D’après une source diplomatique citée par l’agence de presse française, les États-Unis auraient voulu faire une référence explicite à la présence des « mercenaires russes du groupe Wagner » dans la résolution. Mais, finalement, ils ont réduit leur exigence au seul mot « mercenaires ».

Fondé par un ancien officier du GRU [renseignement militaire russe] qui avait « Wagner » pour sobriquet, le groupe Wagner serait financé par Evgueni Prigojine, un homme d’affaires proche du Kremlin. En Libye, ses « employés » se tiennent « à l’écart des lignes de front, opérant plutôt comme des tireurs d’élite à distance, des pilotes de drones ou comme des entraîneurs pour les soldats » du maréchal Haftar, a récemment expliqué Lorenzo Cremonesi, correspondant du journal italien Corriere, à Euronews.

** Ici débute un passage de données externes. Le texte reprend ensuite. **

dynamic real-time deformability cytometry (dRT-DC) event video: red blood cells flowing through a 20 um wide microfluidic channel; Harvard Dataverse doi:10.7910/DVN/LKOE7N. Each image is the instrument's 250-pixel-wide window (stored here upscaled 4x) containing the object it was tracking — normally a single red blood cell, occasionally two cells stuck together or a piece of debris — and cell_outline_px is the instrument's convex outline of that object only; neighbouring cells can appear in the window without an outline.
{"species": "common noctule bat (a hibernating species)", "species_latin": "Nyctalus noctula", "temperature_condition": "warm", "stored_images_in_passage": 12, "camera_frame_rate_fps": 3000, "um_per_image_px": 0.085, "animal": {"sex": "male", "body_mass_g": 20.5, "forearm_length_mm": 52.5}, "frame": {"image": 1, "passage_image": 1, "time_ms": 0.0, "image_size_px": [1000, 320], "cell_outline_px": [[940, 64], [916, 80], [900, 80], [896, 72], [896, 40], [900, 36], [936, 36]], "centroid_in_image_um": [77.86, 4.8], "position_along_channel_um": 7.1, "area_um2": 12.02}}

Selon le quotidien « Le Monde » [édition du 26 janvier], la SMP Wagner aurait « joué un rôle non négligeable dans le succés des offensives automnales du maréchal Haftar et sa marche vers Tripoli ». Et d’ajouter qu’une « trentaine de Russes auraient été tués dans les combats durant l’année 2019 ». En outre, l’Arabie Saoudite financerait le déploiement de ces mercenaires, a-t-il avancé, relayant « certaines sources ».

Cela étant, un récent rapport des Nations unies a également mis en avant la présence de mercenaires originaires d’autres pays, comme le Tchad et le Soudan.